For all the British-based period influence—Moralioglu names Mainbocher, the American couturier behind Wallis Simpson’s wedding ensemble, as one of his biggest design inspirations—his clothes are not at all costumey, nor are they without contrast, another Erdem signature tied to his upbringing. Moralioglu’s Turkish father and the family’s summer trips to Istanbul offered an exotic counterpoint to his English rose of a mother. Thus, with all the frills comes a touch of the subversive, mostly by way of his color work and moody prints. “There’s always a bit of the dark side,” he says, referring to his inspiration for spring 2009, taken from “really weird, surreal images from a Seventies production of A Midsummer Night’s Dream.”

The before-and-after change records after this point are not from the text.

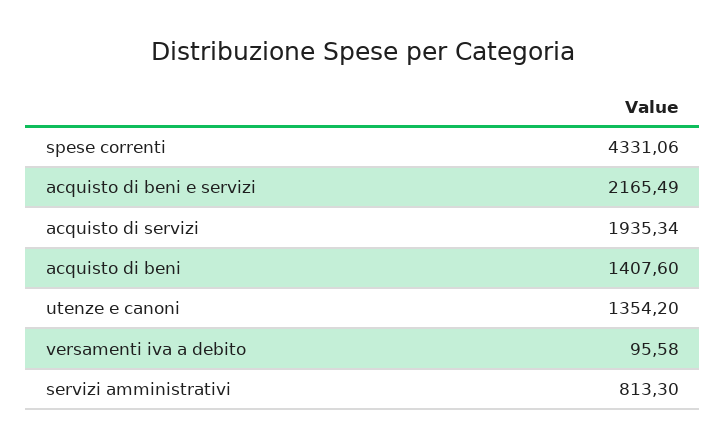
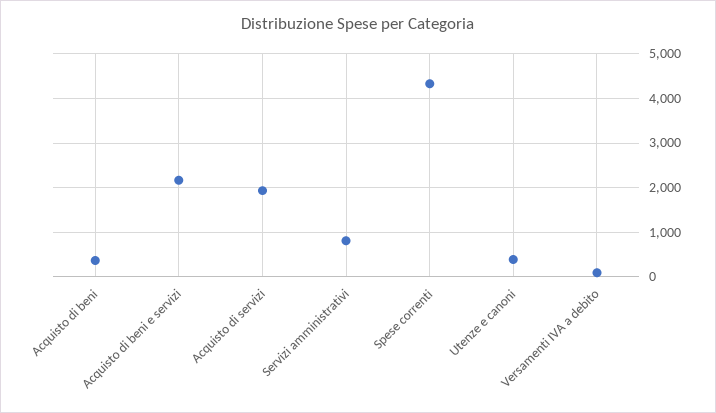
  {
    "spese correnti": 4331.06,
    "acquisto di beni e servizi": 2165.49,
    "acquisto di servizi": 1935.34,
-   "acquisto di beni": 1407.6,
+   "acquisto di beni": 400,
-   "utenze e canoni": 1354.2,
+   "utenze e canoni": 400,
    "versamenti iva a debito": 95.58,
    "servizi amministrativi": 813.3
  }

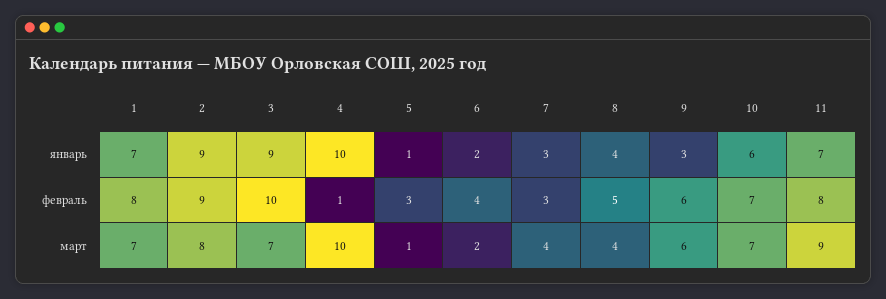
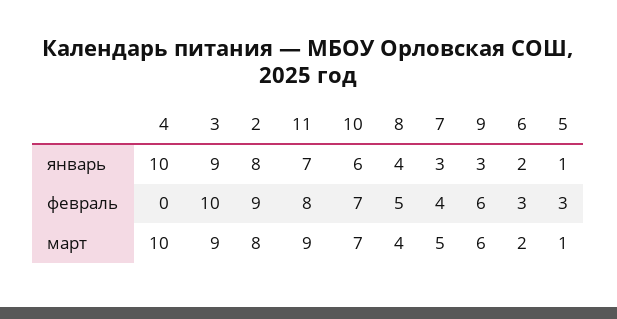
  {
-   "1": {
-     "январь": 7,
-     "февраль": 8,
-     "март": 7
-   },
    "2": {
-     "январь": 9,
+     "январь": 8,
      "февраль": 9,
      "март": 8
    },
    "3": {
      "январь": 9,
      "февраль": 10,
-     "март": 7
+     "март": 9
    },
    "4": {
      "январь": 10,
-     "февраль": 1,
+     "февраль": 0,
      "март": 10
    },
    "5": {
      "январь": 1,
      "февраль": 3,
      "март": 1
    },
    "6": {
      "январь": 2,
-     "февраль": 4,
+     "февраль": 3,
      "март": 2
    },
    "7": {
      "январь": 3,
-     "февраль": 3,
+     "февраль": 4,
-     "март": 4
+     "март": 5
    },
    "8": {
      "январь": 4,
      "февраль": 5,
      "март": 4
    },
    "9": {
      "январь": 3,
      "февраль": 6,
      "март": 6
    },
    "10": {
      "январь": 6,
      "февраль": 7,
      "март": 7
    },
    "11": {
      "январь": 7,
      "февраль": 8,
      "март": 9
    }
  }

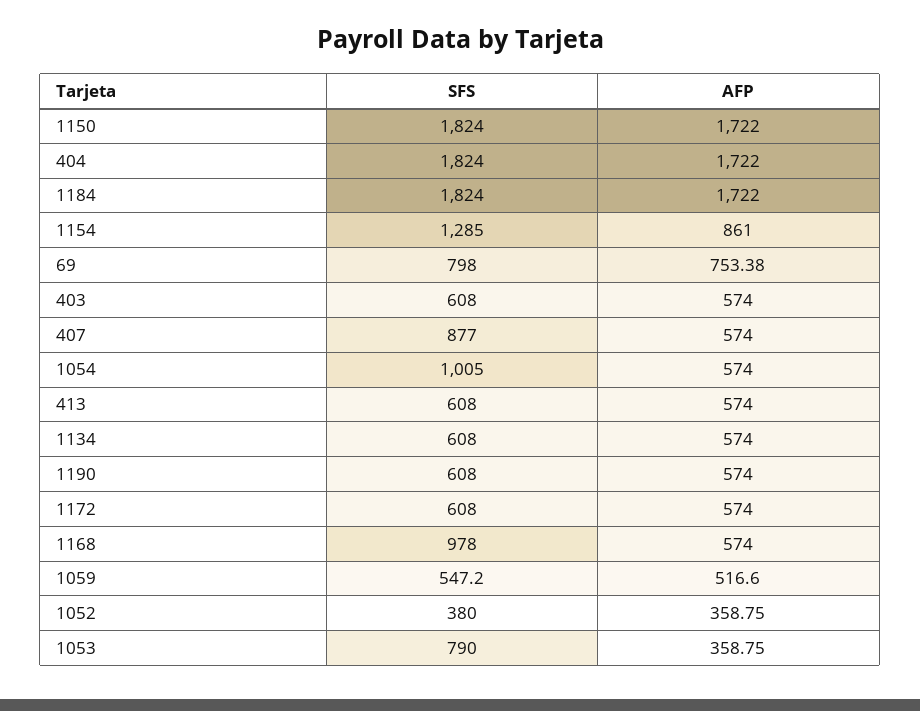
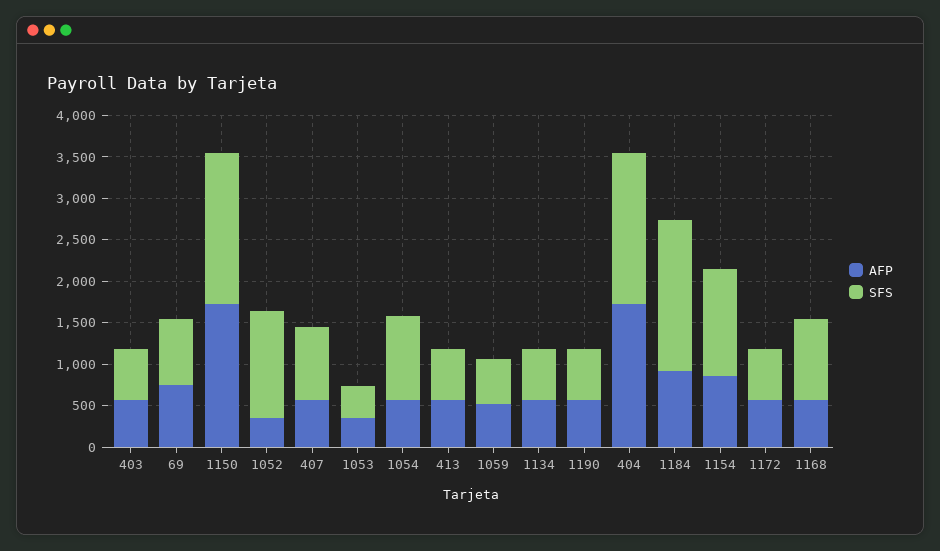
  {
    "SFS": {
      "1150": 1824,
      "404": 1824,
      "1184": 1824,
      "1154": 1285,
      "69": 798,
      "403": 608,
      "407": 877,
      "1054": 1005,
      "413": 608,
      "1134": 608,
      "1190": 608,
      "1172": 608,
      "1168": 978,
      "1059": 547.2,
-     "1052": 380,
+     "1052": 1300,
-     "1053": 790
+     "1053": 400
    },
    "AFP": {
      "1150": 1722,
      "404": 1722,
-     "1184": 1722,
+     "1184": 900,
      "1154": 861,
      "69": 753.38,
      "403": 574,
      "407": 574,
      "1054": 574,
      "413": 574,
      "1134": 574,
      "1190": 574,
      "1172": 574,
      "1168": 574,
      "1059": 516.6,
      "1052": 358.75,
      "1053": 358.75
    }
  }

In fact, “weird” and “odd” are apparently two of Moralioglu’s favorite words. He uses them to describe all manner of things, from his prints based on blurred Victorian images to the rosette trim on a jacket and the posture of figures in his sketches. And it’s exactly this vibe that Julie Gilhart, fashion director of Barneys New York, picked up on when she spotted hot jewelry designer Julia Muggenberg, who designs the Belmacz collection as well as Erdem’s runway jewelry, in an Erdem blouse. Gilhart promptly ordered the collection and gave it an extra stamp of approval when she wore an Erdem frock to the Metropolitan Museum of Art’s Costume Institute gala in 2006, appropriately titled “Anglomania.” Says Gilhart: “I fell in love with it. It was so different. It was white chiffon with a print of brown birds on it eating butterflies. It felt very elegant but had an edge I like.”
Barneys may have been the first buzzy retailer to hop on board, but it’s certainly not Erdem’s only advocate. Aside from the Fashion Fringe and BFC award money that got him on his way, Moralioglu has engaged more sponsors than a sobriety group. There’s Mackintosh, the 185-year-old Scottish raincoat firm with which he’s collaborated for the past four seasons; Swarovski, which is helping him produce his first accessories collection of clutches and belts for spring; Taroni, the famous silk producer, which has provided him with luscious duchesse silk satin; and the old-school French lace mecca Sophie Hallette, which cross-pollinated with Mackintosh for fall 2008. The result: two exquisite half-lace, half–sturdy cotton “raincoats.”
Hallette’s work was also featured prominently in Erdem’s most recent effort, his first resort presentation, in a series of white glazed organza dresses gorgeously layered with black French lace. “It was an exercise in contrast, but a really straightforward one,” says Moralioglu, who found resort’s overtly commercial nature refreshing. “You don’t necessarily carry the weight of making a really strong statement [as on the runway],” he says of the increasingly important season. “You’re designing a dress for the sake of designing a dress, if that makes any sense.” Of course it does, but again, such an honest, uncomplicated statement has Moralioglu considering a retraction: “I don’t know if that’s going to sound really bad in print.”